━━━ Information shown ━━━
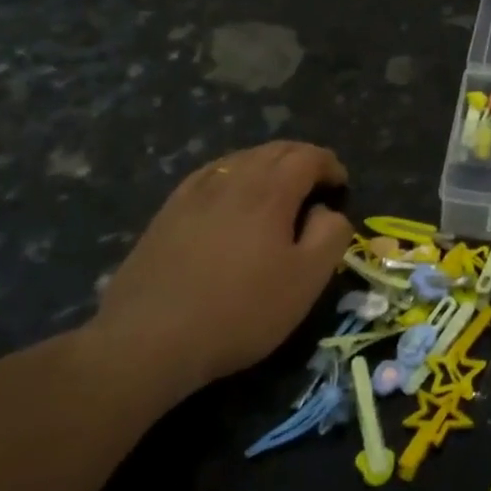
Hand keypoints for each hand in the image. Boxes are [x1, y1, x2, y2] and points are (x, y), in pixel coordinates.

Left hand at [82, 143, 352, 402]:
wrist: (150, 339)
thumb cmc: (242, 310)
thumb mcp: (307, 280)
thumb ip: (330, 235)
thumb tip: (327, 211)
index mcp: (269, 191)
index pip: (307, 157)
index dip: (329, 165)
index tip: (341, 185)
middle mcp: (232, 180)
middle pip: (273, 151)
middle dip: (301, 159)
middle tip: (317, 182)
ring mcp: (194, 194)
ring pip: (239, 160)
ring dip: (267, 165)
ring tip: (279, 189)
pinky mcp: (167, 213)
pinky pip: (209, 177)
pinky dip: (232, 176)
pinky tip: (230, 197)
━━━
*What the task asks*.
Copy each line of the records containing the string "index".

*Your response*.
index mcp: (269, 191)
index pip: (307, 157)
index dip: (329, 165)
index tip: (341, 185)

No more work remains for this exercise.